I sincerely hope so. I want this game to be good, but I’ve been burned too many times to really hope. And I have bad memories of Oblivion. When the game was good, it was good. But there were just a lot of aspects of that game I don’t like to recall. It was evident tome that they’d spent a lot of time on relatively trivial things and kinda let the really improtant stuff on the back burner. And they really did flat-out lie about the actualy game experience, AI, etc.

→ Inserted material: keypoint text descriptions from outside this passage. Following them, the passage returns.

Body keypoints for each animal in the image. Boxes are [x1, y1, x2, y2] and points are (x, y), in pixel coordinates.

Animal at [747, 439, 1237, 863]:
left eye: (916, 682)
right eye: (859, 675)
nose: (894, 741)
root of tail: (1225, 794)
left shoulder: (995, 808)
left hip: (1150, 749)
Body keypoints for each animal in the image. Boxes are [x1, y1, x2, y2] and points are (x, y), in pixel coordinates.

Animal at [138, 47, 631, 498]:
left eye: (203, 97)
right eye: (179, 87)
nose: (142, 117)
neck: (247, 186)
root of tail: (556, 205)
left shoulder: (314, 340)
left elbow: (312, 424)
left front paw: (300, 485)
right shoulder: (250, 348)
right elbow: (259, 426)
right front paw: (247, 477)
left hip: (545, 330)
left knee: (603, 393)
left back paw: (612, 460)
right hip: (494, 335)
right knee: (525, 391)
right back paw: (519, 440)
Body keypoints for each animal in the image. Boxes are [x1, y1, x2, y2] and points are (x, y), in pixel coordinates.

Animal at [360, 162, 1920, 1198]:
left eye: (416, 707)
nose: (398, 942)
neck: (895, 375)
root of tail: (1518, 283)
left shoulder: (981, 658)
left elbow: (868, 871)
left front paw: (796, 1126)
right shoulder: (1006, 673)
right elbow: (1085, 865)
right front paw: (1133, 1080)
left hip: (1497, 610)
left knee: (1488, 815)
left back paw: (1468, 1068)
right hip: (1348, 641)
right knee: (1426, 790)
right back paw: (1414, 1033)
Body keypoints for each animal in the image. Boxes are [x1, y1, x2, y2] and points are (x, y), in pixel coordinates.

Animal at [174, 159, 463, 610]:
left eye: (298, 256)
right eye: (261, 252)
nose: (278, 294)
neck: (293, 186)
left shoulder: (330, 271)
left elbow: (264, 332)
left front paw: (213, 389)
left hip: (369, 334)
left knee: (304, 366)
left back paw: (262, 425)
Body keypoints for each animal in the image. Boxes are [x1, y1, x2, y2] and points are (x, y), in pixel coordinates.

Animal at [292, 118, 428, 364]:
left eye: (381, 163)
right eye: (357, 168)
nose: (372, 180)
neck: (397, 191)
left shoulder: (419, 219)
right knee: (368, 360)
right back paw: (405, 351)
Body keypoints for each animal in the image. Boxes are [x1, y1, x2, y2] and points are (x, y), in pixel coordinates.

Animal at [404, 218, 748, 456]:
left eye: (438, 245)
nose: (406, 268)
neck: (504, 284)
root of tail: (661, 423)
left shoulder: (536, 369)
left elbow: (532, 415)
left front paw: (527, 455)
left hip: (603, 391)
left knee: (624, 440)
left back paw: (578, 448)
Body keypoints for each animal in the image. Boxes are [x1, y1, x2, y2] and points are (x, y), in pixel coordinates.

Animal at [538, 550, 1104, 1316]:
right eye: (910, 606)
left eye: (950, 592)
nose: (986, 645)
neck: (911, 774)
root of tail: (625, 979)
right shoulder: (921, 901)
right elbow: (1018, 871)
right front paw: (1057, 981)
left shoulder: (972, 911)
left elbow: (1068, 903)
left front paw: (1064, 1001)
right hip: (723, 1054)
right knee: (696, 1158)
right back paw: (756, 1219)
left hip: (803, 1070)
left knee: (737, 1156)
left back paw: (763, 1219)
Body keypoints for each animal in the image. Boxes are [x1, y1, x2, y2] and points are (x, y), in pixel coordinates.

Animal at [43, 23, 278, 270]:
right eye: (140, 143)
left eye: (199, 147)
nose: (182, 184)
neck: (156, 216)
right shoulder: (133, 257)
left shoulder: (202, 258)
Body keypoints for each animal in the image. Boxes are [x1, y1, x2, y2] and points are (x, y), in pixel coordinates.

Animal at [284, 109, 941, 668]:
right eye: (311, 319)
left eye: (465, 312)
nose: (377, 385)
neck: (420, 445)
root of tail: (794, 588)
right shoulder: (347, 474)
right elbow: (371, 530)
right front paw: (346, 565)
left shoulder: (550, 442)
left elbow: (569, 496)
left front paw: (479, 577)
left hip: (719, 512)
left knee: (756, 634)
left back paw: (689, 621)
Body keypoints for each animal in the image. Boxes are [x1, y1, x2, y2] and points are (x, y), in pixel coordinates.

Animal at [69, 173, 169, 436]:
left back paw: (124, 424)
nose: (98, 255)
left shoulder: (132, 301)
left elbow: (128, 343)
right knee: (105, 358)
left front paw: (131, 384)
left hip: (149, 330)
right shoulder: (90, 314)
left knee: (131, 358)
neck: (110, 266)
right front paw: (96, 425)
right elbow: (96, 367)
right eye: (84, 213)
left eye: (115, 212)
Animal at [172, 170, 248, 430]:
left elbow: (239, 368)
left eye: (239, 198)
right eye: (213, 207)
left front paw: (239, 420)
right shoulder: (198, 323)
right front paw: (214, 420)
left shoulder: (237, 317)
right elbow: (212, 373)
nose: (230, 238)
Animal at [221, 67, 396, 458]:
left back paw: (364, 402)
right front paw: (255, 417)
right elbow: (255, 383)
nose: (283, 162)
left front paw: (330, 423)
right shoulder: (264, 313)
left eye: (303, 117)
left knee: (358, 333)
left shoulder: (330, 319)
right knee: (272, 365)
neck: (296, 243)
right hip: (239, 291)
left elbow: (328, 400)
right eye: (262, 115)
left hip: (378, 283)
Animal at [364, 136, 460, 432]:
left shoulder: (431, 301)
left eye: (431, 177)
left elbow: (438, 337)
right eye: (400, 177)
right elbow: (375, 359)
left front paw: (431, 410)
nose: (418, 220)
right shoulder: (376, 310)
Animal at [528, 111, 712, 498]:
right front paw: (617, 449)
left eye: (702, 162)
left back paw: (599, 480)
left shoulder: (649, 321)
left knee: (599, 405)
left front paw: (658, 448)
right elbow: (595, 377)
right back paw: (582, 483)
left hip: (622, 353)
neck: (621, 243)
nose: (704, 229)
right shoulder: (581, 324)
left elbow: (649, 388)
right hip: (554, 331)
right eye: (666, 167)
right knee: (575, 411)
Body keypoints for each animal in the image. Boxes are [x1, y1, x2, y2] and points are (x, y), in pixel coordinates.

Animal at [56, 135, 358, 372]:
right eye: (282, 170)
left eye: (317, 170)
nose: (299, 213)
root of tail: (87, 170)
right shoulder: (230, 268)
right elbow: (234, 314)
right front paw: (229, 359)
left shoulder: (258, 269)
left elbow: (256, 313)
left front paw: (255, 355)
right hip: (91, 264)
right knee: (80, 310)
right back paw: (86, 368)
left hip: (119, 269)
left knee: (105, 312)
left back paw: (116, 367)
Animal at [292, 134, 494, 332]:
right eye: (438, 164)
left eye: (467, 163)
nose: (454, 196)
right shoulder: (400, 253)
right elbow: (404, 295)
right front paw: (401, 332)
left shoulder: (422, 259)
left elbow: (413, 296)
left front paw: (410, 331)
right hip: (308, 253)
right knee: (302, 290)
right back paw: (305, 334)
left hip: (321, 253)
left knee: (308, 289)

I myself hope that if nothing else they can convince game companies that there is a demand for something like V.A.T.S. in first-person shooter games. I can take a certain amount of twitch gaming, but the ability to take time out to think about what you’re doing is vastly preferable. Mass Effect was nice in this respect. I generally didn’t find it useful at all to futz around carefully placing my NPCs when I could just have them running loose, drawing fire and causing chaos as I sat back and used the pause feature to take headshots. But when the option became useful, I was very glad to be able to direct my team to perform specific actions even as I carefully set up my own shots. It’s nowhere near the kind of strategic planning that used to go into my Baldur’s Gate battles, but it’s all we get anymore.
Anyway, we’ll have more to say on how “Fallouty” the game is after we can actually see it, but it looks like a pretty damn fun game in either case. Of course, so did Oblivion, and who could have known before it came out that it would be so dumbed down and tarted up compared to Morrowind? But I fully expect the game to be fun.